KUTIPAN
=======

Semua keruwetan itu berujung pada blunder mundurnya Amir Syarifuddin dari kursi PM. Seperti yang pernah digariskan Lenin, Musso menganggap menyerahkan begitu saja kekuasaan kepada kelompok reformis dan kompromis sebagai hal yang tak bisa ditolerir. Ini kian memperlemah posisi kelompok Sayap Kiri yang saat itu tergabung dalam wadah Front Demokratik Rakyat (FDR).
Untuk menuntaskanya, Musso menawarkan dua ide. Pertama, secepatnya mendirikan sebuah partai tunggal dengan nama Partai Komunis Indonesia (PKI) yang membawahi semua gerakan buruh. Semua anggota Partai Sosialis dan Partai Buruh harus secepatnya mendaftar menjadi anggota PKI.
Ide Musso tentang partai tunggal dengan nama PKI langsung terealisir dalam tempo yang sungguh singkat. Seperti dipaparkan George M.T. Kahin (1995: 349), tak sampai tiga hari, Partai Buruh Indonesia dan Partai Sosialis menyatakan bergabung (fusi) dengan PKI. Pada 1 September, komposisi kepengurusan PKI hasil fusi langsung terbentuk. Musso terpilih sebagai Sekertaris Jenderal PKI, sedang Amir Syarifuddin menjadi Sekretariat Pertahanan.
Jalan Baru tampaknya sudah on the track. Salah satu pokok terpenting Jalan Baru telah terealisir. Selanjutnya, tinggal memikirkan bagaimana cara membentuk Front Nasional yang mewadahi kekuatan-kekuatan utama di Indonesia yaitu PNI dan Masyumi.
Seperti yang akan kita lihat sebentar lagi, semua rencana itu ternyata membentur tembok. Gagal total. Musso akhirnya harus mengakui, dirinya ternyata belum sepenuhnya memahami peta politik Indonesia dan psiko-sosial rakyat Indonesia.
Di Ujung Integritas
Ide Musso selanjutnya adalah Front Nasional. Musso berkeyakinan, untuk menuntaskan revolusi, kelompok Sayap Kiri dan gerakan buruh tak bisa melakukannya sendirian, melainkan harus bekerjasama dengan partai dan organisasi lain yang progresif dan anti-imperialisme. Musso menyarankan agar PKI memimpin upaya pembentukan Front Nasional dengan cara meyakinkan partai-partai lain akan arti penting Front Nasional.
Ide Front Nasional ternyata mati prematur. Pada 10 September, Masyumi menolak ajakan PKI untuk mendirikan Front Nasional. Enam hari kemudian, PNI juga menampik ajakan PKI.

=======

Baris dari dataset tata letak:
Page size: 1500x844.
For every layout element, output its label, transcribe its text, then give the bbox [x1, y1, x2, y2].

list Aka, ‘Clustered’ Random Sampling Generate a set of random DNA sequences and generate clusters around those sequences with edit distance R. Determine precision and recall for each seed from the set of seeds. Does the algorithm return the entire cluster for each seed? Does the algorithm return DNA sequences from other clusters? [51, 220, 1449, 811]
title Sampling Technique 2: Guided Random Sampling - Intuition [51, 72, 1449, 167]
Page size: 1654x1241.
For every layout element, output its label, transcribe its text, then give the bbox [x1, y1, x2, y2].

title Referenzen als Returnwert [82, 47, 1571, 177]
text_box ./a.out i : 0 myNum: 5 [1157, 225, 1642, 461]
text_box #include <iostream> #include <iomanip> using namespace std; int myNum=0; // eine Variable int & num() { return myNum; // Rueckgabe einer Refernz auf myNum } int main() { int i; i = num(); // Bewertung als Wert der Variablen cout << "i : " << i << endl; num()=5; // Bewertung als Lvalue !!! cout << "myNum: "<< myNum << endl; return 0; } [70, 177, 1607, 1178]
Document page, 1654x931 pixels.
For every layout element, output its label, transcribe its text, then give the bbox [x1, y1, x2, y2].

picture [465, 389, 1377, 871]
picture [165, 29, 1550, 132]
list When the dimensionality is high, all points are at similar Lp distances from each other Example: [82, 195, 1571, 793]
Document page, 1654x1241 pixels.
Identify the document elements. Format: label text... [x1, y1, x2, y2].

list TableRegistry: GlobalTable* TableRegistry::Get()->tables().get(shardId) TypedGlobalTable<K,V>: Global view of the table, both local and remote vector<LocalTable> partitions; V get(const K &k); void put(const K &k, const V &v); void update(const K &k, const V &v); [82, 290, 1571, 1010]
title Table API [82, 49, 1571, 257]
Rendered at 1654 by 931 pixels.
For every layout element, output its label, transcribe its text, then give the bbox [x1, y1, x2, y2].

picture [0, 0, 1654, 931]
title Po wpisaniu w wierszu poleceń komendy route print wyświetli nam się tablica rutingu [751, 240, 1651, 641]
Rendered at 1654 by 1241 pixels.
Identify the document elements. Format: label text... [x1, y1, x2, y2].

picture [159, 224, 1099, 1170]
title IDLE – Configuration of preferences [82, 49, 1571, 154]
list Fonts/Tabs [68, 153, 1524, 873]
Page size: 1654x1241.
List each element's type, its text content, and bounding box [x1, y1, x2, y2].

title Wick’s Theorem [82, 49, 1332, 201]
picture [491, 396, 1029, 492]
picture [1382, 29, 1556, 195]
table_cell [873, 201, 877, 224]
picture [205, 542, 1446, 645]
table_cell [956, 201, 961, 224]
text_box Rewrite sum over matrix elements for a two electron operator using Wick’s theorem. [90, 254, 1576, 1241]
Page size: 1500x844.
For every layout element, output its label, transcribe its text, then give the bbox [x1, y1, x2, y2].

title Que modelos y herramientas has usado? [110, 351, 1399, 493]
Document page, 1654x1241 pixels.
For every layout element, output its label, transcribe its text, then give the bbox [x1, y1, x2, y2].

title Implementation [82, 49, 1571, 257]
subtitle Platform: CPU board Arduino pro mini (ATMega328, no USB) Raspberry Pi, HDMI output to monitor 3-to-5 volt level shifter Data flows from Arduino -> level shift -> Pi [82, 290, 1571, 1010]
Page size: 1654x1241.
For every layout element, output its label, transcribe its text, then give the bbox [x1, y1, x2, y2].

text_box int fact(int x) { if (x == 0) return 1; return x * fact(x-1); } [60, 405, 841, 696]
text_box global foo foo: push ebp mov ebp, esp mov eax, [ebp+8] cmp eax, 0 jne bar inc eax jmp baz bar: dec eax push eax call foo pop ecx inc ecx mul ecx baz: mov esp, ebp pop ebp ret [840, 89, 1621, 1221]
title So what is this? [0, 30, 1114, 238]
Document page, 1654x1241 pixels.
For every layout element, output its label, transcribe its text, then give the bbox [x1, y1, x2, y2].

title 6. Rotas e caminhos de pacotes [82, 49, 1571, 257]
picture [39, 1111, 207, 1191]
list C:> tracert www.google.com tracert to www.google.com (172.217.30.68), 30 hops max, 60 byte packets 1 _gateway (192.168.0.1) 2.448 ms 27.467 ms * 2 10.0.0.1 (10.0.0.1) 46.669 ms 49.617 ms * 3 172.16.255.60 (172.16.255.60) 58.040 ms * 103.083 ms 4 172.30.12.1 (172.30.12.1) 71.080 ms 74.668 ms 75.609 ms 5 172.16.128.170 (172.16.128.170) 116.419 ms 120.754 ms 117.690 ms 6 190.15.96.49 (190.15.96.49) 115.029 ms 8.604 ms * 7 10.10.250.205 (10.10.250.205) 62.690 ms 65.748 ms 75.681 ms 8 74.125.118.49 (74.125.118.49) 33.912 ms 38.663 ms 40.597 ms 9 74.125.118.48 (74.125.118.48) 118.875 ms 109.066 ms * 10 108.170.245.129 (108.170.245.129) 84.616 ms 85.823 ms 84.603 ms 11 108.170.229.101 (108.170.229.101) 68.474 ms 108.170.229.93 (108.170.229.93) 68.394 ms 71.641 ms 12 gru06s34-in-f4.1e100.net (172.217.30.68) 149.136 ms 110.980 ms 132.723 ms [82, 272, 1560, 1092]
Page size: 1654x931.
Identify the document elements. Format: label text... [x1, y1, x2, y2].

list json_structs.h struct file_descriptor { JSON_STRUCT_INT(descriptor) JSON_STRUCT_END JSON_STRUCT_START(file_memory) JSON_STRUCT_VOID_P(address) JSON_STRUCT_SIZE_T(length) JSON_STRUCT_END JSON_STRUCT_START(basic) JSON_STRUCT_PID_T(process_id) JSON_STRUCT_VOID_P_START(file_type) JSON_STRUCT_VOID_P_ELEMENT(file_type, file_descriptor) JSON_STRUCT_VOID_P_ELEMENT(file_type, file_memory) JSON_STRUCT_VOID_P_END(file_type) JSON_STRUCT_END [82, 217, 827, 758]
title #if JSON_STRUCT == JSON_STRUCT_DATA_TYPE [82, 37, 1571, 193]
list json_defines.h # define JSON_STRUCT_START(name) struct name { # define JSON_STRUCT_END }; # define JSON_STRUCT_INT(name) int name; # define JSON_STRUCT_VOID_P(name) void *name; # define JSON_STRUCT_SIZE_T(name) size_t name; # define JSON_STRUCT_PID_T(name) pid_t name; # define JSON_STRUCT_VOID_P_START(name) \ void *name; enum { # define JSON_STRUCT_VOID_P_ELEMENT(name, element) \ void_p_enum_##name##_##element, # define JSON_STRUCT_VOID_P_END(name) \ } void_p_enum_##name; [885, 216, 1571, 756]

=======

PETUNJUK DAN KETENTUAN
Tuliskan kembali bagian kutipan tentang Musso yang dibuka dengan kata-kata "Untuk menuntaskanya, Musso" dan ditutup dengan "menjadi anggota PKI.". Ganti setiap "secepatnya" di dalamnya dengan "segera".

JAWABAN BENAR
Untuk menuntaskanya, Musso menawarkan dua ide. Pertama, segera mendirikan sebuah partai tunggal dengan nama Partai Komunis Indonesia (PKI) yang membawahi semua gerakan buruh. Semua anggota Partai Sosialis dan Partai Buruh harus segera mendaftar menjadi anggota PKI.